Four international flu experts will arrive in China within days to help authorities respond to the country’s widening bird- flu emergency, according to two people familiar with the matter.
Nancy Cox, director of the flu division at the Centers for Disease Control and Prevention in Atlanta; Anne Kelso, director of a World Health Organization center for flu research inMelbourne; Malik Peiris, chairman of virology at the University of Hong Kong; and Angus Nicoll, head of the Stockholm-based European Centre for Disease Prevention and Control’s flu program, will arrive midweek to offer technical advice, said the people, who declined to be identified because the Chinese government hasn’t announced that the experts are being invited.

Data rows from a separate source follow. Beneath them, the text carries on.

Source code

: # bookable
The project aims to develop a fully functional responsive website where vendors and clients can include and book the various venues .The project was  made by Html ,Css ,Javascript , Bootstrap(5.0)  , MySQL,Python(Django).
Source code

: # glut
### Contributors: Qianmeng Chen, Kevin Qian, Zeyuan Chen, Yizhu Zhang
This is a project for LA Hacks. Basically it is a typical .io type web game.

The group will seek to assist Chinese authorities grappling to identify the source and mode of transmission of the H7N9 avian influenza.
Cox referred questions to the WHO, while Kelso, Peiris and Nicoll didn’t respond to e-mails seeking comment. Gregory Hartl, a spokesman for the Geneva-based WHO, said the agency has discussed a mission to China, but declined to comment on specifics. Two calls to the press office of China’s National Health and Family Planning Commission weren’t answered.